WHAT THE TASK ASKS: Transcribe all of the records word for word, but omit the pictures.

[Stored entries]
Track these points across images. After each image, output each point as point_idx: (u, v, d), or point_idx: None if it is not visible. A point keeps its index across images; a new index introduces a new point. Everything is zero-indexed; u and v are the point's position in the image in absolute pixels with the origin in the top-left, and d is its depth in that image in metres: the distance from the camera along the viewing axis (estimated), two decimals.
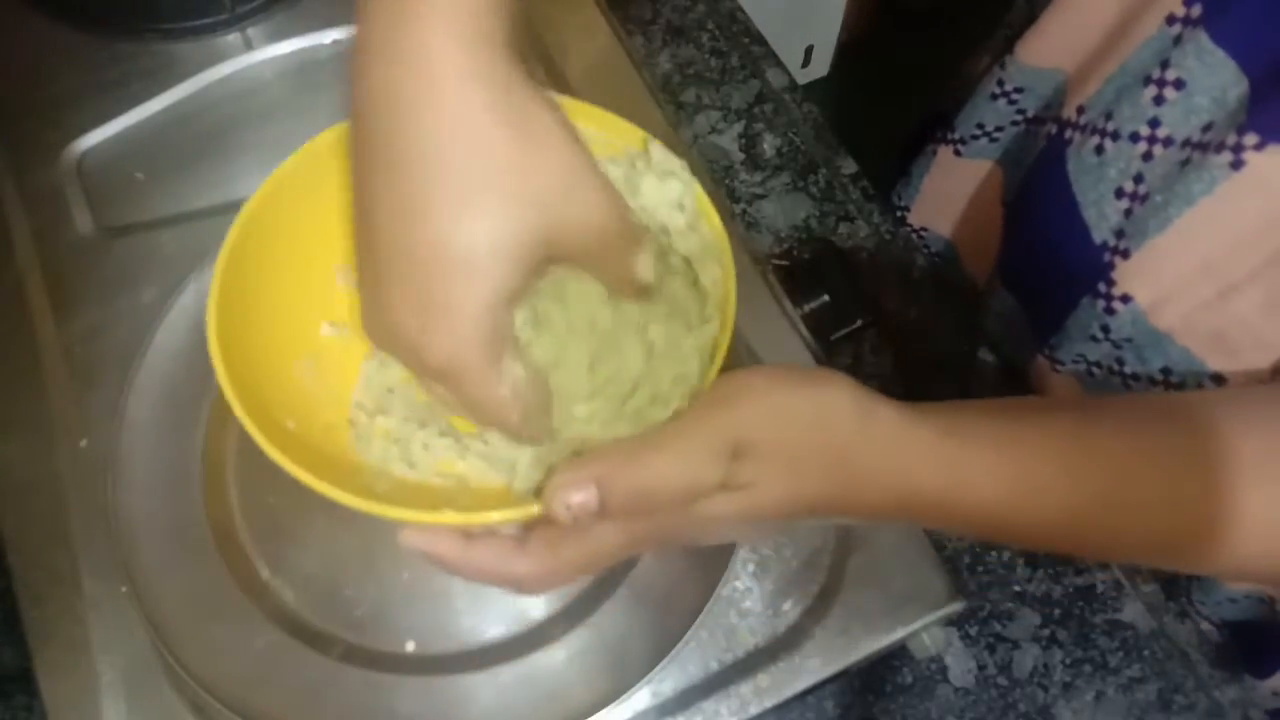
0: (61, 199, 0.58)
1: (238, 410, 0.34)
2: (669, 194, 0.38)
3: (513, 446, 0.39)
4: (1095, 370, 0.54)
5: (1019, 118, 0.60)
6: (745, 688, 0.46)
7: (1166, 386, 0.50)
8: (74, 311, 0.54)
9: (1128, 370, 0.52)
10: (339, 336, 0.42)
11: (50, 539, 0.48)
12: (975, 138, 0.63)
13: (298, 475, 0.34)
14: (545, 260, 0.32)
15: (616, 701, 0.44)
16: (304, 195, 0.40)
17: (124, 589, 0.46)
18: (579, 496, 0.31)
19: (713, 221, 0.38)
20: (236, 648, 0.45)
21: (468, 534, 0.34)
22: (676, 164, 0.38)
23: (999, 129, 0.61)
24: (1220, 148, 0.43)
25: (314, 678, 0.45)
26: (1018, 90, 0.58)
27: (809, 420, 0.33)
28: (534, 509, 0.33)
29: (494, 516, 0.33)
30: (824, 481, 0.34)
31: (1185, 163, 0.45)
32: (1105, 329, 0.51)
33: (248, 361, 0.37)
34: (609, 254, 0.34)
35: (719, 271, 0.37)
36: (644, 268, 0.35)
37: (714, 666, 0.47)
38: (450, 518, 0.33)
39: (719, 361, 0.35)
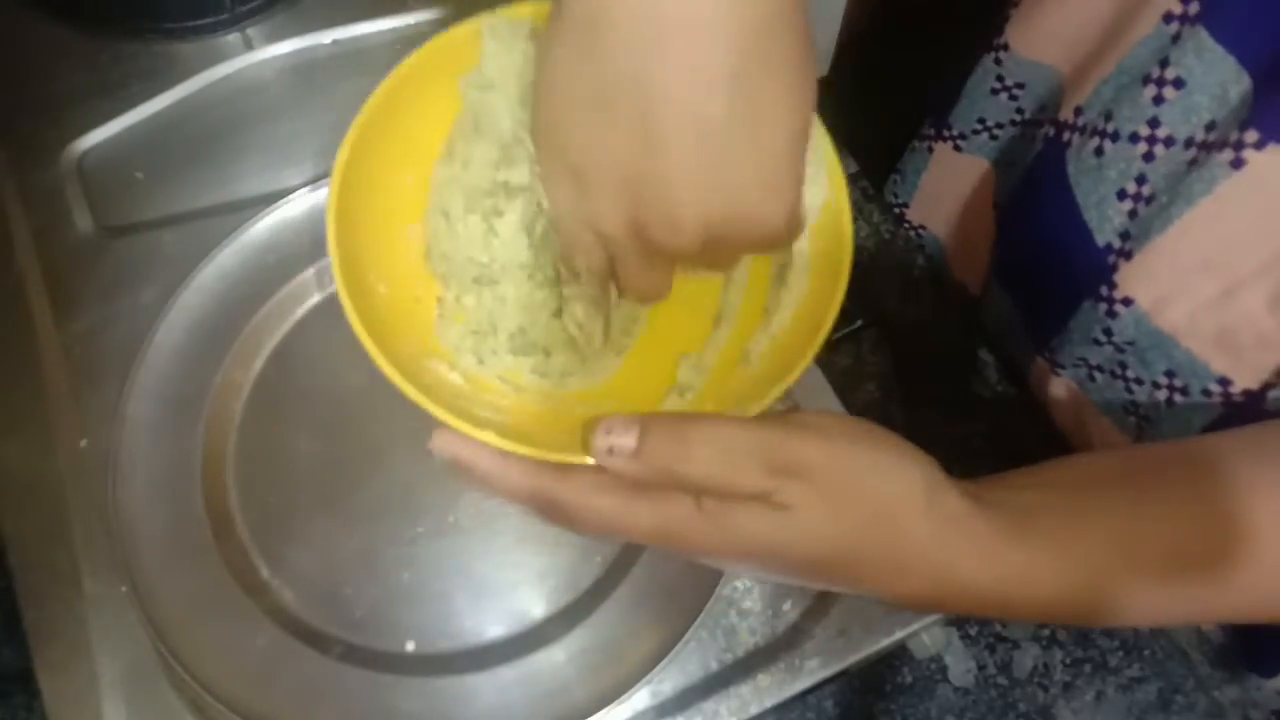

ANSWER TO THIS EXERCISE:
Track these points across images. After each image, output each point as point_idx: (u, v, d), or point_idx: None if it is not visible. A point keeps its index across images; a new index introduces a new point. Everything is zero-indexed; u and v are the point's position in the image in absolute pixels with the origin in the top-left, and d is its depth in that image in metres: the distance from the camera along the viewing axis (estimated), two decimals.
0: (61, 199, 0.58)
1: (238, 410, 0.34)
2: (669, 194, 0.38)
3: (513, 446, 0.39)
4: (1095, 370, 0.54)
5: (1019, 118, 0.60)
6: (745, 688, 0.46)
7: (1166, 386, 0.50)
8: (74, 311, 0.54)
9: (1128, 370, 0.52)
10: (339, 336, 0.42)
11: (50, 539, 0.48)
12: (975, 138, 0.63)
13: (298, 475, 0.34)
14: (545, 260, 0.32)
15: (616, 701, 0.44)
16: (304, 195, 0.40)
17: (124, 589, 0.46)
18: (579, 496, 0.31)
19: (713, 221, 0.38)
20: (236, 648, 0.45)
21: (468, 534, 0.34)
22: (676, 164, 0.38)
23: (999, 129, 0.61)
24: (1220, 148, 0.43)
25: (314, 678, 0.45)
26: (1018, 90, 0.58)
27: (809, 420, 0.33)
28: (534, 509, 0.33)
29: (494, 516, 0.33)
30: (824, 481, 0.34)
31: (1185, 163, 0.45)
32: (1105, 329, 0.51)
33: (248, 361, 0.37)
34: (609, 254, 0.34)
35: (719, 271, 0.37)
36: (644, 268, 0.35)
37: (714, 666, 0.47)
38: (450, 518, 0.33)
39: (719, 361, 0.35)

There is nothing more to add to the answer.